Emna Zghal: No, it is not the first time that I used work with text. Check here. I guess the closest to this project would be “The Prophet of Back Folk” that used the text of a single poet. 
Jessie Fisher: Could you discuss your process, specifically how an image forms for you, does it flow through a series of work during a particular period of time spent ruminating on forms and subjects or does it emerge uniquely within each image?
Emna Zghal: It differs from one painting to the other. For this one I knew it was going to be displayed in public and all that was on mind was Gaza. Two years ago, I started corresponding Nasser Rabah, the Palestinian poet, living in Gaza. I asked then if he had a favorite animal or plant for me to study its pattern, as organic patterns are my subject-matter. The picture of a cylindrical-shaped cactus he had in his house, bombed recently, piqued my interest, which inspired a few drawings, but not much more.
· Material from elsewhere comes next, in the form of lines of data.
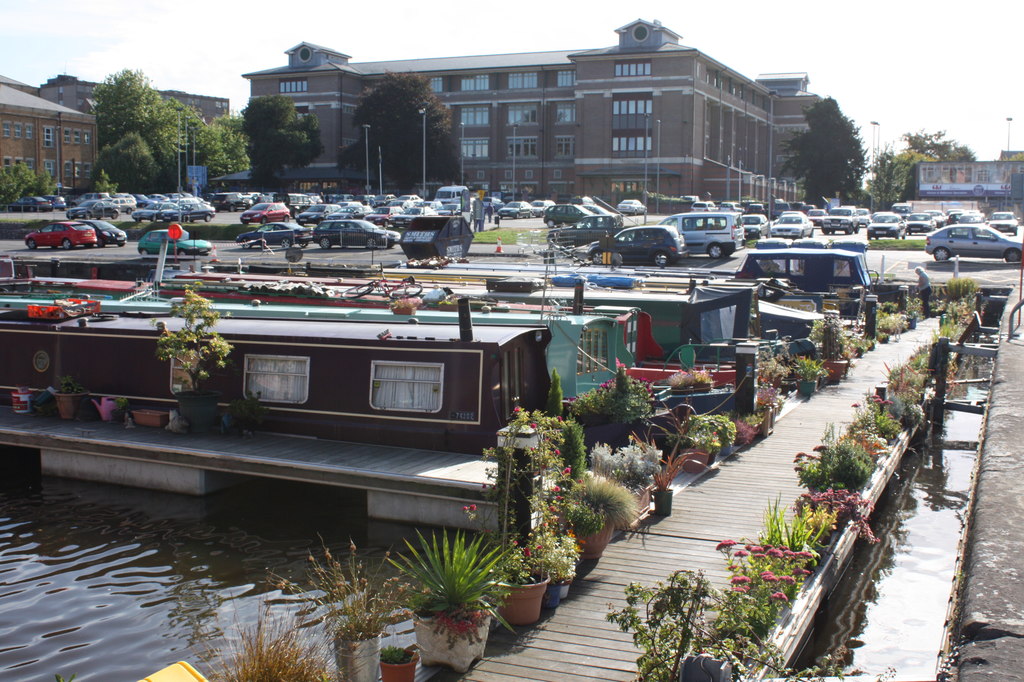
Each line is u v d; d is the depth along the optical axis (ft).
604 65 348.38
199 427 57.41
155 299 85.56
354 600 30.55
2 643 38.42
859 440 55.67
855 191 368.07
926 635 40.01
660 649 27.32
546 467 38.14
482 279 102.27
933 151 479.41
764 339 84.28
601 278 98.12
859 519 44.09
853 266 118.93
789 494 48.52
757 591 31.24
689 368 68.39
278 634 33.47
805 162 363.76
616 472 45.44
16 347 65.21
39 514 52.75
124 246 205.46
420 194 355.97
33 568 45.83
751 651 27.53
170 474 55.21
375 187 372.38
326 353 56.03
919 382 73.46
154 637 38.78
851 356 88.63
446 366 52.80
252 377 57.93
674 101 340.80
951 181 333.01
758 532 42.52
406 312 67.62
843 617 41.91
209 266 114.21
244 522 51.31
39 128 347.97
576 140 356.38
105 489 56.49
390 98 356.79
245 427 56.70
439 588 30.89
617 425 53.93
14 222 229.04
At the outset of this piece, I knew that Nasser’s cactus needed to be there, his poetry that I co-translated had to be there, and a reference to Gaza had to be there, how they would all fit together, I didn’t know.

First was the map of the strip occupying the diagonal of the picture. I wrote the word Gaza multiple times, I added Dresden, Guernica, Aleppo, but I was not satisfied. I covered the words with a thin rice paper, but it didn’t adhere uniformly. Further down the process, I tore the parts of that thin paper as you see on the top left of the map.

Then came the cactus that now you see in green. I had the idea of rendering its shapes collaging the printed lines of a woodcut I did of the pattern of the pineapple rind as both plants are made of these different clumps. It was a time-consuming process to cut these lines and glue them bit by bit, but to me, that rendered these lines with more variety and surprises than a painted line. In nature, these details draw us in. With the same pattern and method, I covered the rest of the surface, and painted within the lines flat gray and brown for the green to stand out.

Once that was done, I was no longer sure about writing the poem in the painting, but the map of Gaza was still little animated. With fillable pens, I wrote in washes of India ink and walnut ink. I started writing in Arabic in the middle, with no sense of how it was going to look. I was very nervous all along this project, because I had a deadline, which is unusual in my process, but the idea of doing a design on the computer where I can work out ideas prior to painting was not appealing. Having the doubt transpire reflects the truth of the process and is more suggestive of the turmoil of war. The way it worked out is that the texts in Arabic and English overlapped in the southern part of the strip, and I wrote the last part of the English version of the poem in the north. Nothing makes sense in war.

The poem I copied was “In the Endless War,” In the 17 years of the blockade of Gaza, war was cyclical as it was throughout the recent history of Palestine, and Nasser’s poem refers not only to the emotions of the inherent danger of war but also that it repeats. Copying the poem, already familiar to me while having no news from Nasser for over a month then, was deeply distressing.

One other feature of this war was the suffering that it brought on the young of Gaza, and I wanted something in the painting that celebrates these children and the hope that the survivors among them embody for the Palestinians and our shared humanity. I painted pieces of the cutout woodcut prints with ink in yellow, orange, blue and purple, and cut them in different size flowers to be the blooms of the thorny cactus.